* [Work order]: Go over the data and copy out each line with "casing" in it.

Collected data entries:
============
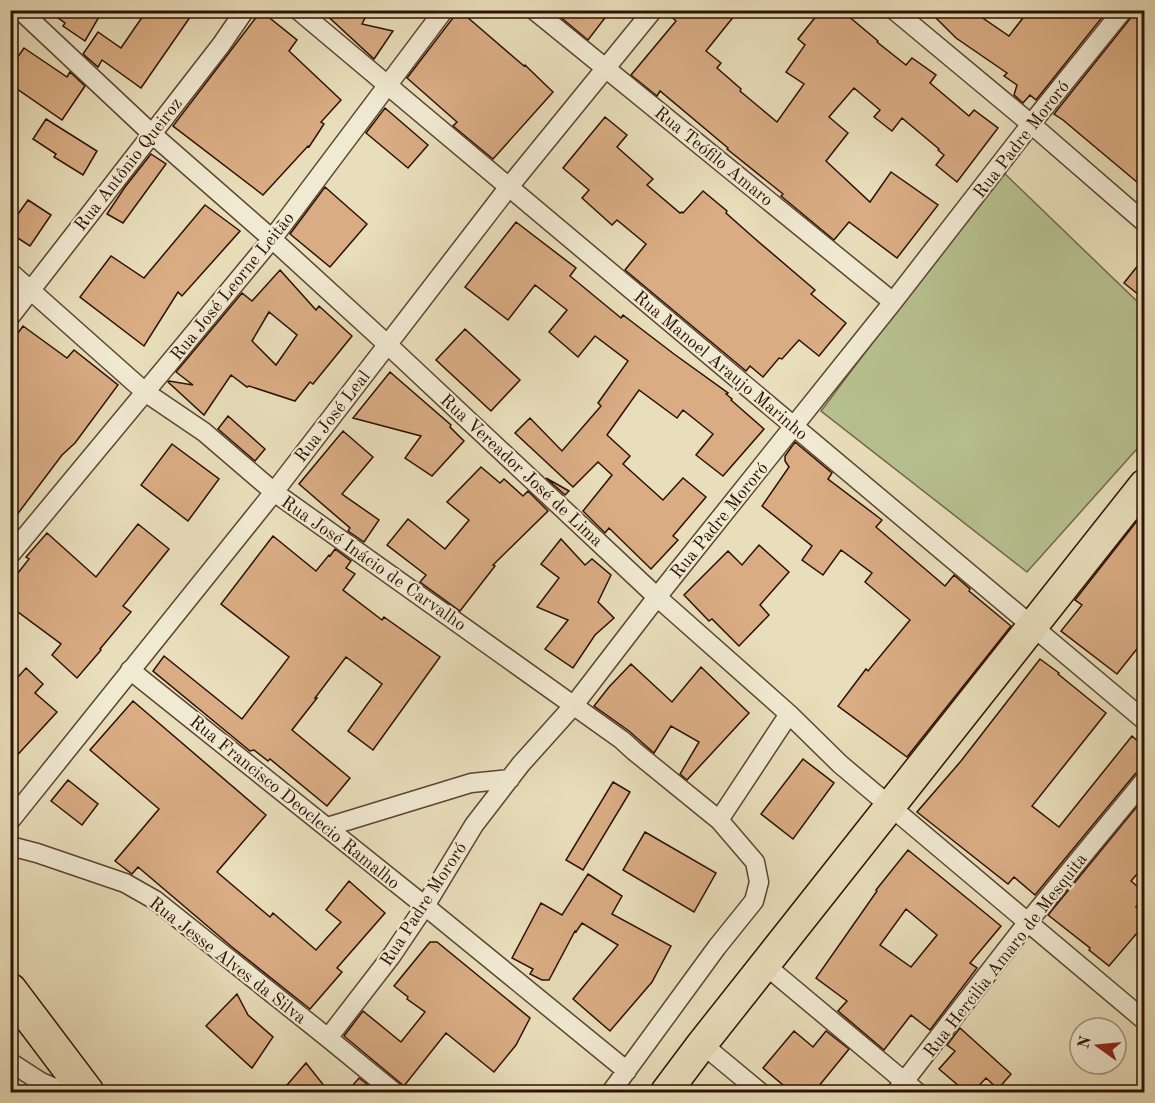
<svg xmlns="http://www.w3.org/2000/svg" width="1155" height="1103" viewBox="0 0 1155 1103" font-family="'Old Standard TT',serif">
	<style>
		.green { fill: #b7c190; stroke: #726948; stroke-width: 1.5 }
		.building { fill: #d9ac84; stroke: #2d1100; stroke-width: 1.5; fill-rule: evenodd }
		.lines { fill: none; stroke-linecap: round; stroke-linejoin: round }
		.street-casing { stroke: #5c442f; stroke-width: 21 }
		.primary-casing { stroke: #2d1100; stroke-width: 33 }
		.highway-casing { stroke: #2d1100; stroke-width: 36 }
		.street { stroke: #f1ead3; stroke-width: 18 }
		.primary { stroke: #e9debb; stroke-width: 30 }
		.highway { stroke: #e9debb; stroke-width: 33 }
		.labels { text-anchor: middle; stroke-width: 4.5; stroke-linejoin: round; paint-order: stroke }
		.street-label { font-size: 18px; fill: #2d1100; stroke: #f1ead3 }
	</style>
	<rect width="100%" height="100%" fill="#e9debb"/>
	<filter id="stains"><feTurbulence type="fractalNoise" baseFrequency=".00333" numOctaves="4"/><feColorMatrix values="0 0 0 0 .2 0 0 0 0 .09 0 0 0 0 .02 0 0 0 .5 -.17"/></filter>
	<radialGradient id="worn" r=".72"><stop offset=".6" stop-color="#630" stop-opacity="0"/><stop offset="1" stop-color="#630" stop-opacity=".3"/></radialGradient>
	<path class="green" d="M 1002,171 L 1144,308 L 1144,441 L 1027,572 L 821,411 Z"/>
	<path class="building" d="M 47,10 L 103,10 L 85,41 L 63,26 L 65,23 Z
		M 147,10 L 195,10 L 141,88 L 102,60 L 98,67 L 83,54 L 98,32 L 121,48 Z
		M 321,10 L 369,10 L 362,24 L 393,31 L 374,59 Z
		M 459,10 L 524,66 L 525,65 L 553,92 L 493,159 L 453,126 L 457,122 L 407,78 Z
		M 552,10 L 611,10 L 588,40 Z
		M 664,10 L 739,10 L 706,51 L 721,63 L 717,68 L 741,89 L 740,91 L 777,122 L 804,84 L 786,72 L 805,45 L 798,39 L 821,10 L 841,10 L 878,41 L 877,42 L 906,65 L 912,58 L 936,75 L 930,83 L 969,116 L 974,110 L 998,128 L 957,182 L 936,165 L 944,155 L 938,150 L 939,149 L 902,118 L 892,131 L 874,117 L 880,110 L 854,88 L 829,117 L 848,133 L 826,161 L 870,202 L 891,172 L 938,205 L 897,258 L 849,222 L 834,240 L 781,196 L 783,194 L 727,149 L 728,148 L 660,91 L 657,96 L 631,75 L 676,21 Z
		M 928,10 L 971,10 L 1009,36 L 1029,10 L 1108,10 L 1036,100 L 1030,95 L 1023,103 L 1014,95 L 1017,85 L 1004,76 L 1007,73 L 956,38 Z
		M 261,11 L 297,40 L 289,51 L 341,100 L 321,122 L 324,124 L 309,147 L 308,146 L 263,195 L 173,126 Z
		M 1133,15 L 1144,24 L 1144,188 L 1063,120 L 1054,114 Z
		M 24,48 L 67,77 L 70,72 L 85,86 L 62,120 L 10,84 L 10,68 Z
		M 385,108 L 428,145 L 408,168 L 366,133 Z
		M 605,117 L 627,135 L 617,147 L 653,179 L 647,185 L 680,213 L 682,212 L 683,213 L 703,191 L 727,211 L 726,213 L 753,237 L 815,290 L 811,294 L 846,323 L 819,356 L 799,340 L 782,359 L 779,358 L 763,377 L 750,366 L 746,371 L 625,270 L 646,244 L 617,220 L 612,225 L 582,198 L 589,190 L 563,168 Z
		M 46,119 L 97,151 L 83,175 L 54,157 L 56,154 L 33,139 Z
		M 151,154 L 166,164 L 123,223 L 107,214 L 125,187 Z
		M 325,187 L 367,224 L 330,267 L 290,234 Z
		M 28,200 L 51,215 L 30,246 L 10,233 L 10,225 Z
		M 205,205 L 240,231 L 182,296 L 178,292 L 144,346 L 80,297 L 111,256 L 144,278 Z
		M 516,222 L 576,268 L 570,276 L 621,318 L 623,315 L 674,354 L 728,393 L 726,394 L 732,399 L 731,400 L 764,429 L 723,476 L 696,455 L 713,434 L 683,410 L 677,418 L 639,390 L 607,435 L 630,456 L 623,464 L 663,500 L 683,478 L 706,497 L 673,536 L 678,540 L 651,569 L 609,528 L 605,533 L 583,511 L 612,475 L 598,462 L 573,487 L 515,433 L 530,418 L 562,451 L 601,406 L 598,403 L 628,361 L 595,336 L 578,357 L 549,332 L 567,310 L 535,285 L 508,320 L 465,287 Z
		M 1144,258 L 1144,299 L 1124,283 Z
		M 280,270 L 316,310 L 319,306 L 352,336 L 313,384 L 310,382 L 295,401 L 249,386 L 247,387 L 231,375 L 204,415 L 168,382 L 169,381 L 193,385 L 176,372 L 242,293 L 252,301 ZM 269,312 L 297,335 L 276,365 L 252,341 Z
		M 23,326 L 67,358 L 74,350 L 118,385 L 75,443 L 62,455 L 10,524 L 10,344 Z
		M 465,329 L 520,380 L 491,411 L 436,360 Z
		M 390,372 L 451,425 L 450,427 L 464,441 L 432,476 L 405,458 L 421,436 L 353,418 Z
		M 228,416 L 265,449 L 255,461 L 218,429 Z
		M 343,431 L 373,457 L 342,494 L 379,520 L 364,542 L 348,531 L 350,528 L 299,484 Z
		M 795,442 L 832,473 L 828,479 L 882,520 L 876,527 L 945,586 L 954,575 L 970,589 L 969,591 L 1011,626 L 907,757 L 838,706 L 866,669 L 868,671 L 910,620 L 865,582 L 872,573 L 841,550 L 823,575 L 802,560 L 812,546 L 762,506 L 789,467 L 785,461 L 785,456 Z
		M 172,444 L 219,479 L 188,521 L 141,485 Z
		M 481,467 L 500,483 L 504,479 L 523,496 L 528,491 L 548,511 L 493,565 L 495,566 L 460,611 L 420,582 L 426,575 L 387,545 L 408,519 L 445,549 L 469,520 L 447,502 Z
		M 546,478 L 569,491 L 565,495 Z
		M 1144,512 L 1144,640 L 1117,674 L 1061,631 L 1082,605 L 1075,600 Z
		M 138,524 L 169,549 L 123,606 L 131,612 L 100,649 L 101,650 L 77,678 L 52,655 L 61,644 L 10,606 L 10,583 L 29,559 L 26,557 L 47,533 L 96,577 Z
		M 273,536 L 316,571 L 329,555 L 330,556 L 335,549 L 351,561 L 346,568 L 355,574 L 343,590 L 382,620 L 384,617 L 440,657 L 373,750 L 348,731 L 382,684 L 346,657 L 315,698 L 317,698 L 292,730 L 350,778 L 327,806 L 270,759 L 268,761 L 254,750 L 250,751 L 153,671 L 164,656 L 242,719 L 289,657 L 221,604 Z
		M 561,539 L 585,565 L 592,559 L 611,575 L 598,602 L 614,618 L 595,635 L 573,668 L 545,649 L 568,620 L 537,607 L 559,578 L 541,564 Z
		M 759,545 L 789,572 L 760,605 L 769,615 L 739,646 L 712,619 L 709,621 L 684,595 L 728,551 L 742,565 Z
		M 1040,659 L 1059,673 L 1058,674 L 1106,713 L 1032,806 L 1059,827 L 1132,736 L 1144,747 L 1144,766 L 1135,774 L 1035,895 L 1014,877 L 1008,884 L 917,812 L 961,761 Z
		M 631,664 L 672,702 L 701,667 L 749,713 L 687,780 L 680,774 L 699,742 L 671,726 L 654,753 L 629,731 L 594,706 L 609,687 Z
		M 26,668 L 43,684 L 35,693 L 57,712 L 10,763 L 10,686 Z
		M 133,701 L 266,815 L 217,872 L 270,917 L 273,913 L 316,950 L 341,922 L 326,910 L 349,881 L 385,913 L 337,968 L 342,972 L 310,1009 L 232,947 L 138,867 L 132,874 L 115,861 L 159,809 L 90,750 Z
		M 803,759 L 834,783 L 793,839 L 761,814 Z
		M 68,780 L 98,804 L 82,825 L 51,801 Z
		M 613,782 L 630,792 L 583,870 L 566,860 Z
		M 1144,798 L 1144,866 L 1131,881 L 1144,892 L 1144,897 L 1136,907 L 1144,914 L 1144,940 L 1137,933 L 1109,966 L 1089,950 L 1090,948 L 1048,915 Z
		M 645,832 L 716,873 L 694,912 L 623,870 Z
		M 908,850 L 1001,926 L 970,963 L 977,968 L 930,1030 L 911,1015 L 884,1050 L 838,1011 L 847,1001 L 816,978 L 877,891 L 876,890 ZM 906,909 L 937,935 L 911,967 L 880,945 Z
		M 588,874 L 622,896 L 612,914 L 671,946 L 652,982 L 610,1031 L 573,999 L 618,945 L 582,923 L 576,932 L 575,931 L 549,980 L 542,980 L 530,974 L 533,969 L 512,958 L 541,903 L 562,915 Z
		M 430,942 L 437,942 L 530,1018 L 516,1045 L 494,1072 L 446,1033 L 404,1086 L 344,1036 L 363,1011 L 401,1042 L 425,1012 L 407,999 L 408,997 L 394,986 Z
		M 237,994 L 248,1015 L 273,1037 L 252,1068 L 206,1026 Z
		M 960,1028 L 1011,1074 L 998,1089 L 986,1078 L 973,1092 L 966,1092 L 939,1069 L 955,1051 L 947,1045 Z
		M 794,1031 L 813,1047 L 826,1031 L 849,1049 L 814,1092 L 776,1092 L 783,1085 L 763,1068 Z
		M 306,1063 L 329,1092 L 281,1092 Z
		M 359,1078 L 377,1092 L 347,1092 Z"/>
	<g class="lines">
		<defs>
			<path id="street" d="M 20,10 L 152,134 L 272,239 L 388,345 L 657,597 L 789,714 L 840,764 L 1144,1020
				M 298,10 L 1144,720
				M 534,10 L 893,302
				M 894,10 L 1031,124 L 1144,222
				M 10,272 L 145,392 L 204,432 L 274,492 L 622,740 L 634,751 L 719,820 L 755,862 L 759,882 L 754,901 L 717,947 L 611,1092
				M 10,317 L 221,45 L 245,10
				M 10,555 L 272,239 L 444,10
				M 130,670 L 425,906 L 627,1071
				M 719,820 L 789,714
				M 10,821 L 274,492 L 508,188 L 653,10
				M 327,827 L 471,783 L 510,779
				M 10,846 L 37,853 L 125,883 L 155,900 L 328,1038 L 394,1092
				M 765,965 L 917,1092
				M 328,1038 L 392,955 L 425,906 L 474,825 L 521,764 L 574,705 L 657,597 L 893,302 L 1031,124 L 1123,10
				M 702,1044 L 760,1092
				M 10,1062 L 41,1082 L 64,1092
				M 896,1092 L 1027,923 L 1144,781"/>
			<path id="primary" d="M 666,1092 L 702,1044 L 1144,485"/>
			<path id="highway" d="M 10,990 L 87,1092"/>
		</defs>
		<use href="#street" class="street-casing"/>
		<use href="#primary" class="primary-casing"/>
		<use href="#highway" class="highway-casing"/>
		<use href="#street" class="street"/>
		<use href="#primary" class="primary"/>
		<use href="#highway" class="highway"/>
	</g>
	<g class="labels">
		<g class="street-label">
			<text transform="translate(1021 139) rotate(-52)" y="6">Rua Padre Mororó</text>
			<text transform="translate(714 156) rotate(39)" y="6">Rua Teófilo Amaro</text>
			<text transform="translate(128 164) rotate(-52)" y="6">Rua Antônio Queiroz</text>
			<text transform="translate(232 286) rotate(-51)" y="6">Rua José Leorne Leitão</text>
			<text transform="translate(721 365) rotate(40)" y="6">Rua Manoel Araujo Marinho</text>
			<text transform="translate(332 416) rotate(-52)" y="6">Rua José Leal</text>
			<text transform="translate(522 470) rotate(43)" y="6">Rua Vereador José de Lima</text>
			<text transform="translate(719 520) rotate(-51)" y="6">Rua Padre Mororó</text>
			<text transform="translate(374 563) rotate(35)" y="6">Rua José Inácio de Carvalho</text>
			<text transform="translate(295 802) rotate(39)" y="6">Rua Francisco Deoclecio Ramalho</text>
			<text transform="translate(423 904) rotate(-57)" y="6">Rua Padre Mororó</text>
			<text transform="translate(1005 955) rotate(-52)" y="6">Rua Hercilia Amaro de Mesquita</text>
			<text transform="translate(228 960) rotate(38)" y="6">Rua Jesse Alves da Silva</text>
		</g>
	</g>
	<rect width="1155" height="1103" fill="none" stroke="#e9debb" stroke-width="36"/>
	<rect x="12" y="12" width="1131" height="1079" fill="none" stroke="#2d1100" stroke-width="3"/>
	<rect x="18" y="18" width="1119" height="1067" fill="none" stroke="#2d1100" stroke-width="1.5"/>
	<g transform="translate(1098 1046) rotate(285)"><circle r="28" fill="#f1ead3" stroke="#a3937f" stroke-width="1.5"/>
	<path d="M0-4.5L10 22L0 15L-10 22Z" fill="#8f2418"/>
	<text y="-9" font-size="16" font-weight="bold" text-anchor="middle" fill="#2d1100">N</text>
	</g>
	<rect width="100%" height="100%" filter="url(#stains)"/>
	<rect width="100%" height="100%" fill="url(#worn)"/>
</svg>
============
* [Written solution]:
		.street-casing { stroke: #5c442f; stroke-width: 21 }
		.primary-casing { stroke: #2d1100; stroke-width: 33 }
		.highway-casing { stroke: #2d1100; stroke-width: 36 }
		<use href="#street" class="street-casing"/>
		<use href="#primary" class="primary-casing"/>
		<use href="#highway" class="highway-casing"/>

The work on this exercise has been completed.